After dating for just about six years, I got engaged to my now-fiancée, Kara, with about 20 minutes to spare at the end of 2025. It was a wonderful and joyful moment we shared as flurries fell in Washington Square Park. Considering our families don't live in New York, they obviously weren't there to share in the occasion, which meant a few weeks later we had to head out to her folks' house near Scranton, Pennsylvania, to celebrate.
To get out there — in a nasty snowstorm, mind you — I was behind the wheel of a Polestar 4 Dual Motor. You know, the one without a rear window. It was very well filled with the two of us, our three cats and everything we could need for a long weekend somewhere between the Poconos and Scranton. Packed cars are a bit of a recurring theme on these trips, and while that used to be something I found a bit annoying, I've grown to love it.
Full Disclosure: Polestar lent me a 2026 Polestar 4 with a full charge to do with as I pleased for a freezing cold week in January.
Andy Kalmowitz / Jalopnik
We do a lot for love. We work at it every day, but it's good work — work worth doing. I'm sure there are people in your life who'll tell you the same. Hell, you probably feel the same way, and if you don't, I hope you find that soon, because you deserve it.
In any case, I've been thinking a lot about what goes into love lately, mostly because I've been listening to a lot of Cameron Winter. If you're not in your 20s or live in New York (or you didn't catch SNL a couple of weeks ago), you may not have heard of him, but his breakout song is called "Love Takes Miles." In the song, which is a single from his album "Heavy Metal," one of the first things Winter talks about is how "love will make you fit it all in the car," and damn, did that hit me hard.
I can't really tell you how this happens, but every time my fiancée and I head to her parents' or mine, we somehow end up bringing back more stuff to our New York City apartment than we left with. Now, don't get me wrong, we also bring plenty of stuff with us to their houses as well. Oftentimes, I'll do five or six trips up and down the stairs to whatever car I'm driving that week just to fill it with whatever is coming with us to Pennsylvania or New Jersey, and it was no different with the Polestar.
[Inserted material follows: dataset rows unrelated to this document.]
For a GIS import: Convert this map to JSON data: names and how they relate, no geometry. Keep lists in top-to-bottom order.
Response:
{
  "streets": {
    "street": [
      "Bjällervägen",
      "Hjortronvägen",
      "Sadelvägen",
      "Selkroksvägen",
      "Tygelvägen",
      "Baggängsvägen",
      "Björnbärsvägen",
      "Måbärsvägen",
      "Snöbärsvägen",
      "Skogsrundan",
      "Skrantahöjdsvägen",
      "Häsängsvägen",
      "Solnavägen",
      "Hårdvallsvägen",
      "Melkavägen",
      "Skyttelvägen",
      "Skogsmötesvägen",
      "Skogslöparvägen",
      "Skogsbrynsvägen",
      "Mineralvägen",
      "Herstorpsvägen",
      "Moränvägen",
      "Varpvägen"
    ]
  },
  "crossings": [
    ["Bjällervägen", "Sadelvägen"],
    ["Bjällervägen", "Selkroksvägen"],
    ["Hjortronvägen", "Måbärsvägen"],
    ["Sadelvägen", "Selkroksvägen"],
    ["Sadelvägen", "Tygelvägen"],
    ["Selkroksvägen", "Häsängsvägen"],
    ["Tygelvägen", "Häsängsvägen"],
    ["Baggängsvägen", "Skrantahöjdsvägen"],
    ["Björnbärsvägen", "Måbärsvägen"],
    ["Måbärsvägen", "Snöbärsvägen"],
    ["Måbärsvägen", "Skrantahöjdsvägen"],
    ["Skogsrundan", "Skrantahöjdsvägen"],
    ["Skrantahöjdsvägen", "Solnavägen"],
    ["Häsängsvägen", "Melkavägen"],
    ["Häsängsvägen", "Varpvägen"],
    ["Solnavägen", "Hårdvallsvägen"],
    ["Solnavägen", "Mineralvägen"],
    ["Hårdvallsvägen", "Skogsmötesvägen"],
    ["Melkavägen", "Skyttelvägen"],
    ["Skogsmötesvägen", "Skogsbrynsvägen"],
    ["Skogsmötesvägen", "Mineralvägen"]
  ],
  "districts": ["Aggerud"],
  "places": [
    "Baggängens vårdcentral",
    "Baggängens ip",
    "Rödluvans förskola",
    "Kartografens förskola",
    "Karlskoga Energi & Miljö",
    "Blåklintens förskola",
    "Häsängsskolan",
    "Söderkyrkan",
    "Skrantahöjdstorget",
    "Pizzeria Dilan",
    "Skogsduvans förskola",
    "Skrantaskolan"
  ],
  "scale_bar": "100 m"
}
This time was supposed to be different, though. We were bringing back some old clothes she wasn't wearing anymore, so I was actually sort of excited, and I thought to myself, "Surely, we will not have as much to bring back to New York this time." It meant I wasn't going to need to trek up and down the stairs over and over just to unload the 4's trunk and frunk. Welp, that didn't happen, and I've got this gorgeous antique washstand to thank. If you're ever in the area, head to Plains Antiques and Home Furnishings. They've got some killer stuff.
Andy Kalmowitz / Jalopnik
While I might have been my usual calm, cool and collected self on the outside, internally I stressed for about a day trying to figure out how I was going to get our newly acquired piece of turn-of-the-century furniture back home, along with a lot of laundry (we had a bit of a month problem), groceries, our normal luggage, and some other shopping we picked up along the way. Oh, we also had our three cats and all of their accoutrements.
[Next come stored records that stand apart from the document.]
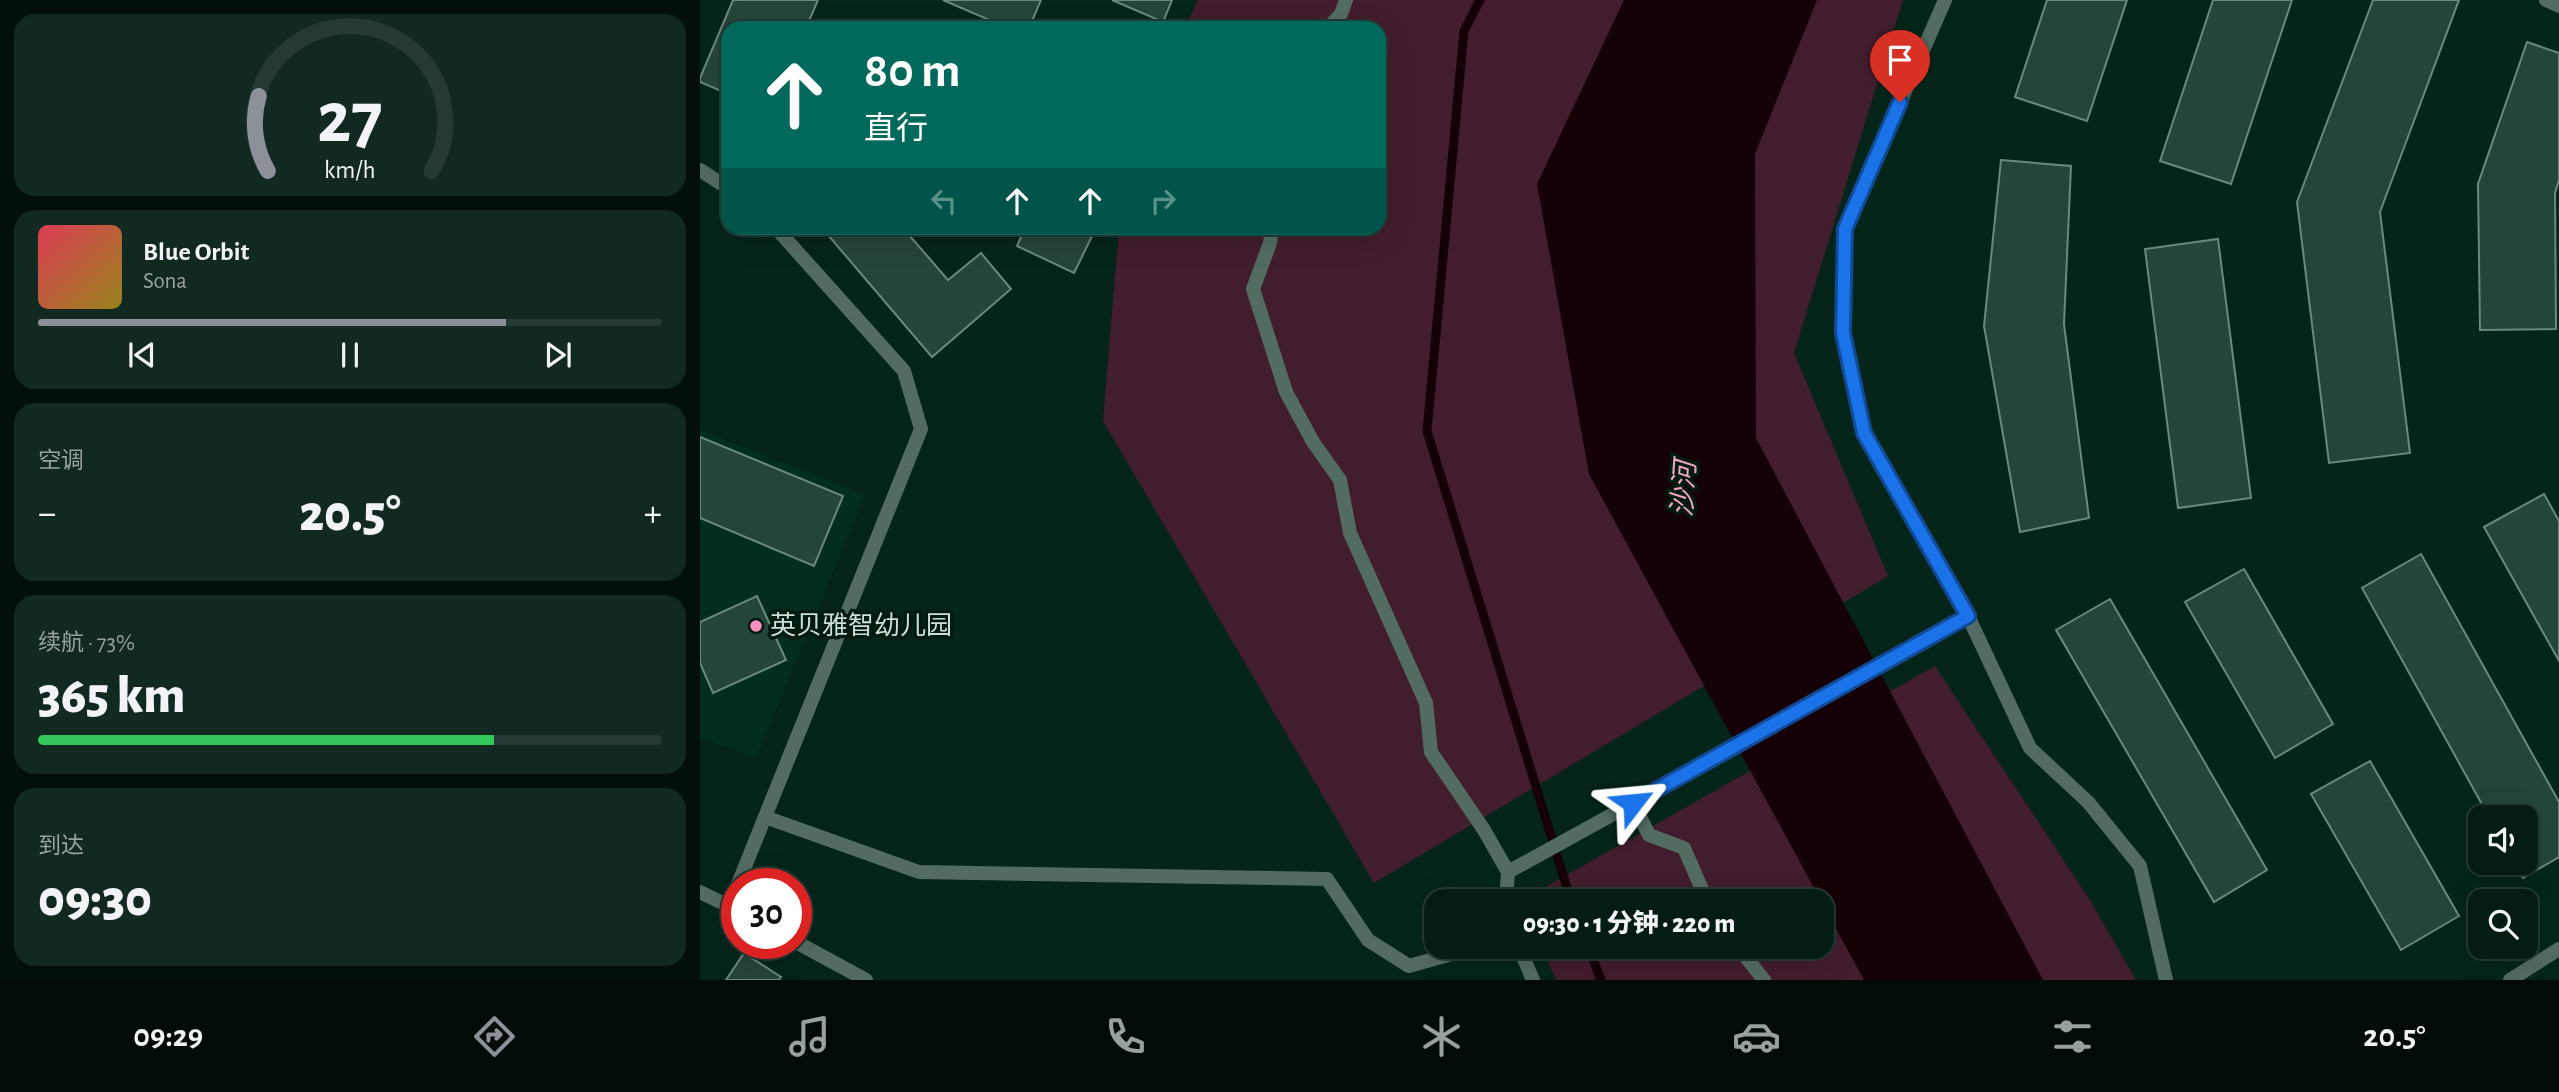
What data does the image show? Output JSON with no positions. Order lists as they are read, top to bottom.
{
  "water": ["沙河"],
  "places": ["英贝雅智幼儿园"],
  "page": {
    "turn": ["80 m", "直行"],
    "song": ["Blue Orbit", "Sona"],
    "tile": [
      "空调",
      ["续航 · 73%", "365 km"],
      ["到达", "09:30"]
    ],
    "heat": ["−", "20.5°", "+"],
    "limit": "30",
    "trip": "09:30 · 1 分钟 · 220 m",
    "tabs": ["09:29", "20.5°"],
    "gauge": ["27", "km/h"]
  }
}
I knew the trunk would have to be packed to the brim if I ever stood a chance of getting everything in here, so it was kind of a moot point that there wasn't a rear window. At 190.5 inches, the Polestar 4 is not a big car, so you can see why I was stressed.
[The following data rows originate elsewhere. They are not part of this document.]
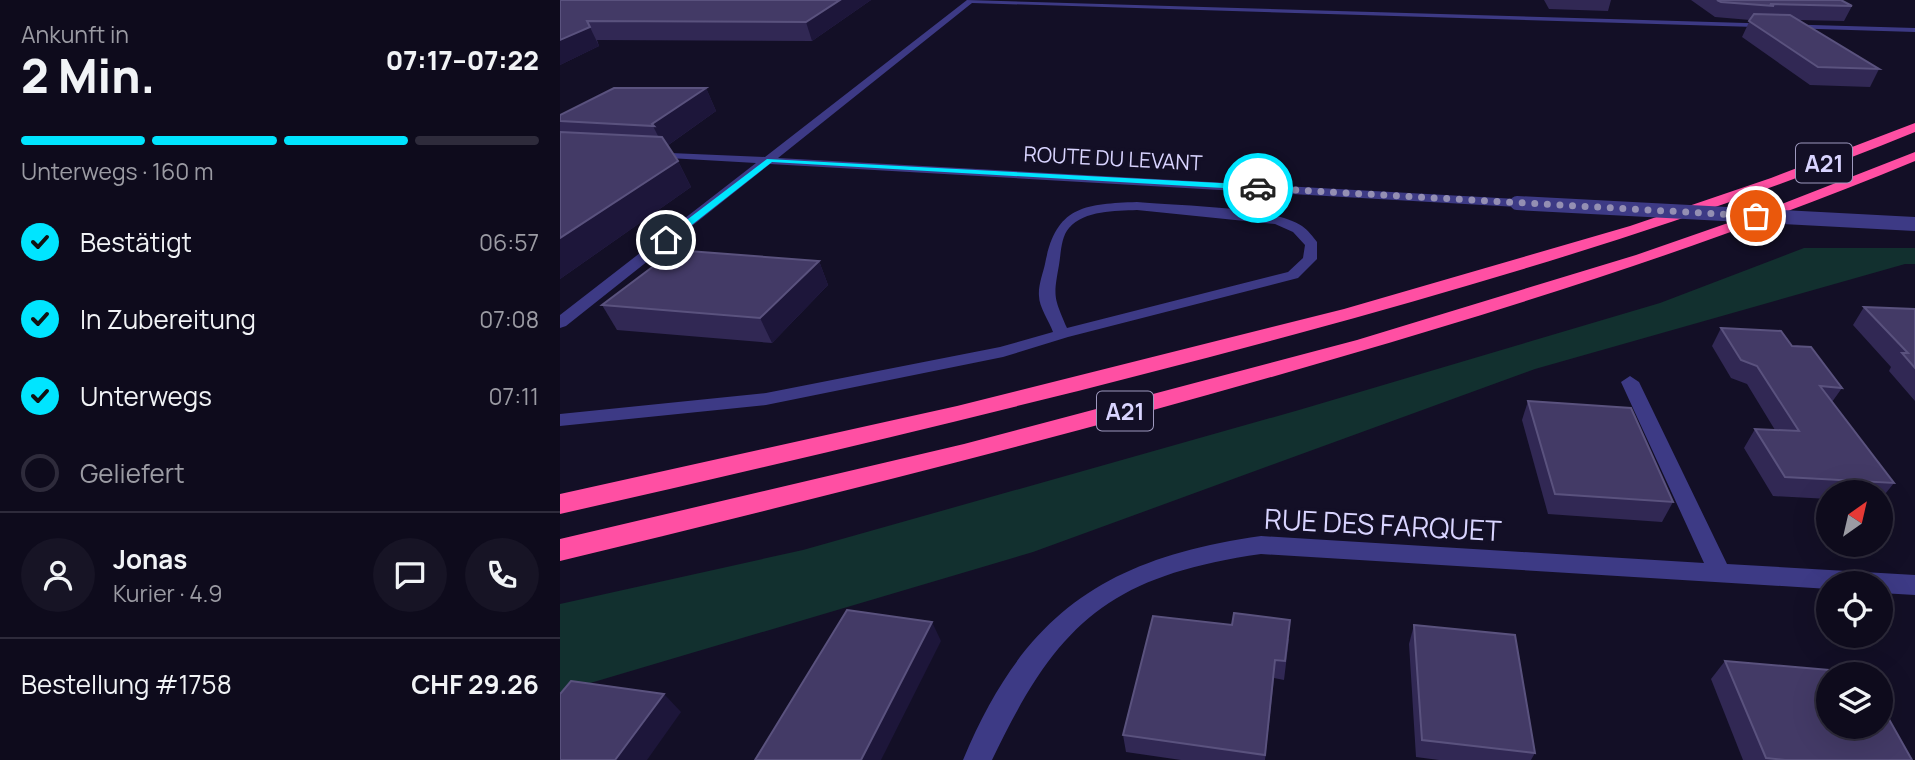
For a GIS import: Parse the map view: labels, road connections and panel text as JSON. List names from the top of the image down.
{
  "streets": {
    "highway": ["A21"],
    "street": ["ROUTE DU LEVANT", "RUE DES FARQUET"]
  },
  "north": "top right",
  "page": {
    "heading": ["2 Min.", "Ankunft in", "07:17–07:22"],
    "panel": [
      "Jonas",
      "Kurier · 4.9",
      "Bestellung #1758",
      "CHF 29.26"
    ],
    "bar": "Unterwegs · 160 m",
    "list": [
      ["Bestätigt", "06:57"],
      ["In Zubereitung", "07:08"],
      ["Unterwegs", "07:11"],
      "Geliefert"
    ]
  }
}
Here's the thing, though: everything made it back home, and other than having to find new and creative ways to fit 10 pounds of crap into a five-pound bag in the freezing temperatures of her parents' driveway, it was fine. I won't say it was easy or particularly fun, and my life — at that moment — would've certainly be much easier without that washstand in it.
But the way we talked about our plans for this little piece of furniture — where it was going to go in our apartment now, where it could go in our home in the future, how we could fix it up and make it truly ours — made every second of the car loading I've done over the years worth it, because love will undoubtedly make you find a way to fit it all in the car.